** Work instructions **
Reproduce all the lines below exactly and omit the images.

### Stored data ###

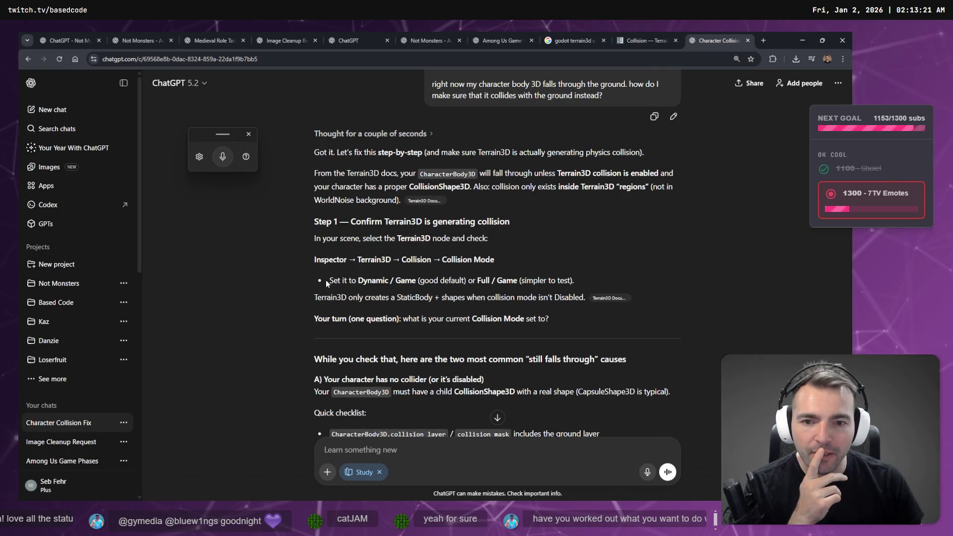
drag(329, 280, 586, 289)
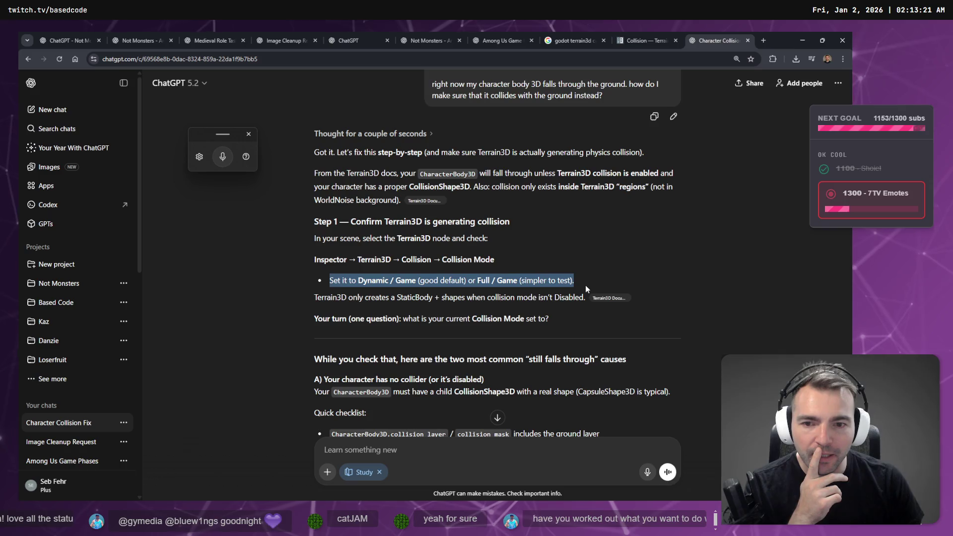
click(370, 320)
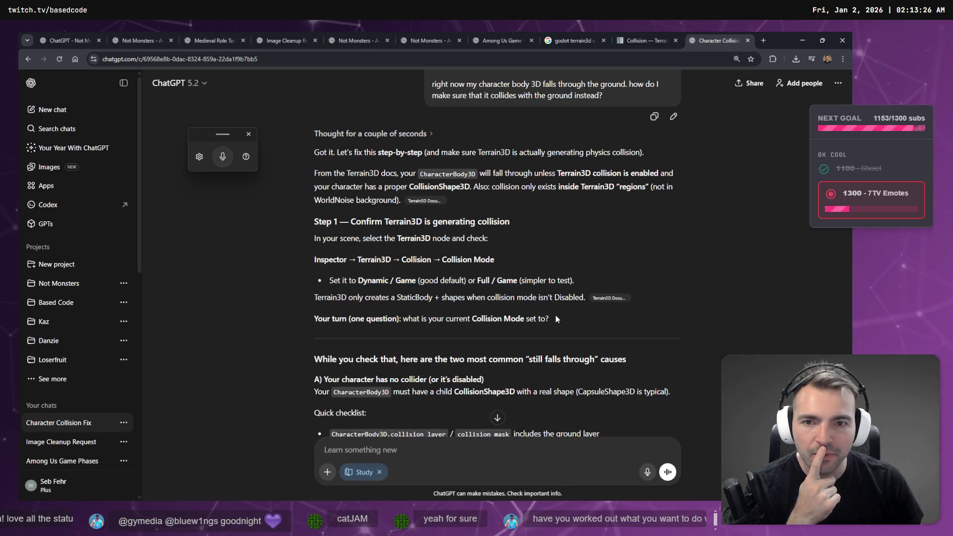
drag(351, 221, 463, 222)
click(515, 226)
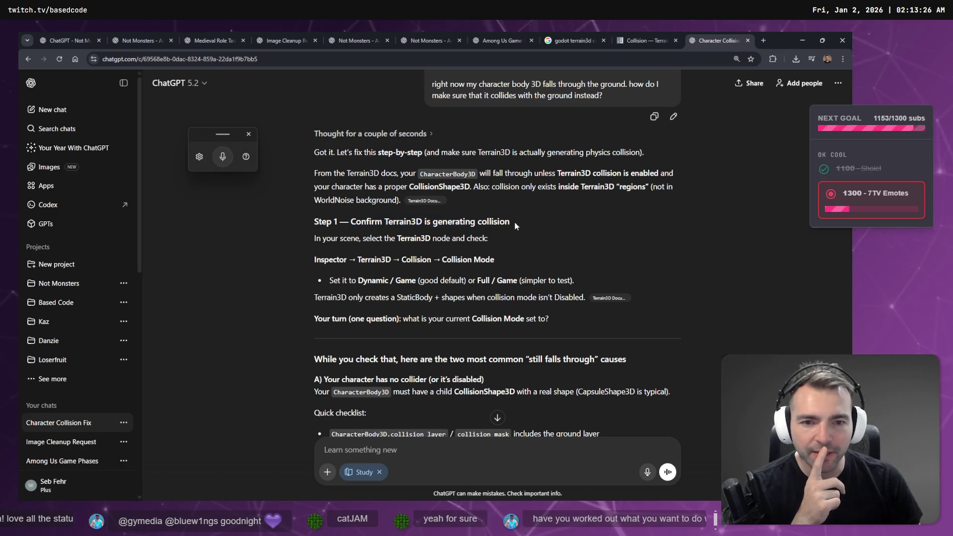
drag(357, 281, 417, 281)
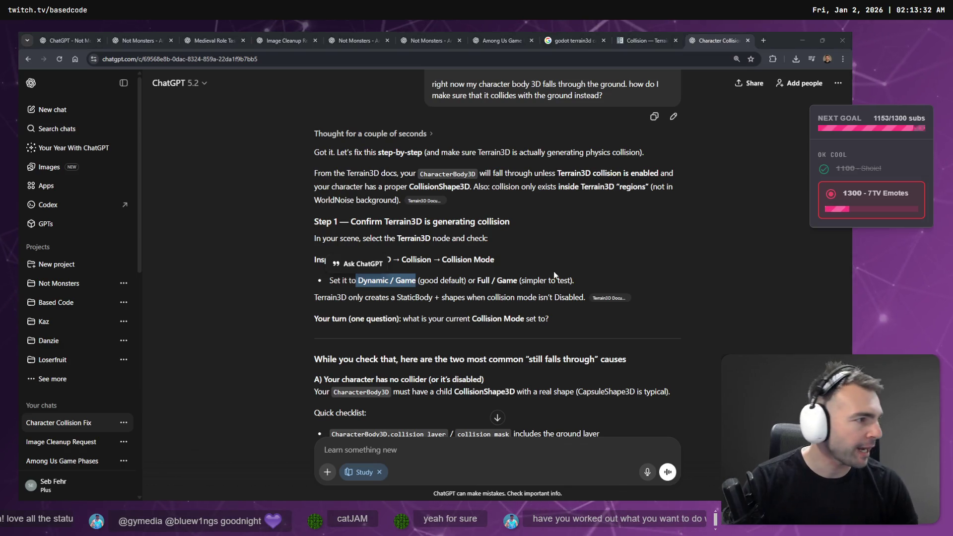
key(alt+Tab)
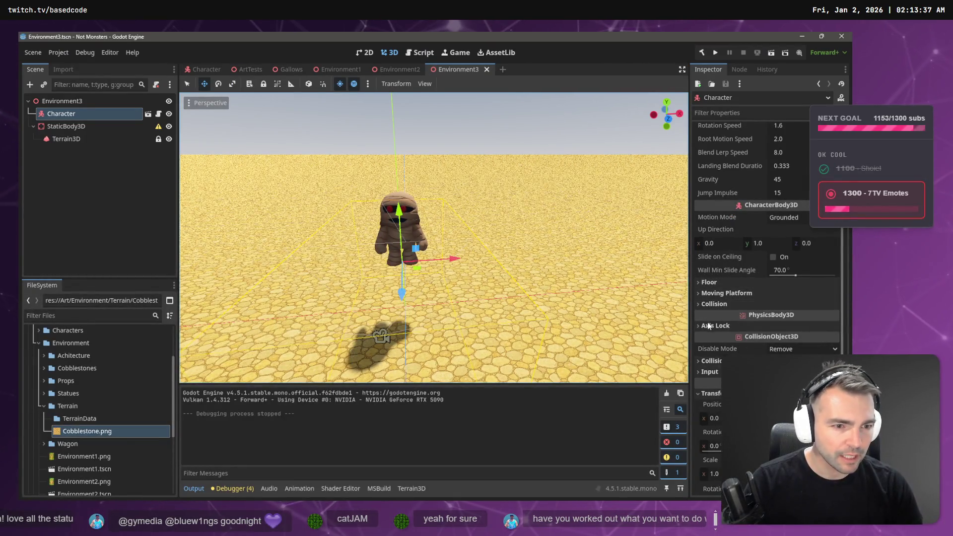
Select the Terrain3D node, verify its Collision Mode reads Dynamic / Game, then return to ChatGPT
click(707, 304)
click(712, 304)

###

** Answer box **
drag(329, 280, 586, 289)
click(370, 320)
drag(351, 221, 463, 222)
click(515, 226)
drag(357, 281, 417, 281)
key(alt+Tab)
Select the Terrain3D node, verify its Collision Mode reads Dynamic / Game, then return to ChatGPT
click(707, 304)
click(712, 304)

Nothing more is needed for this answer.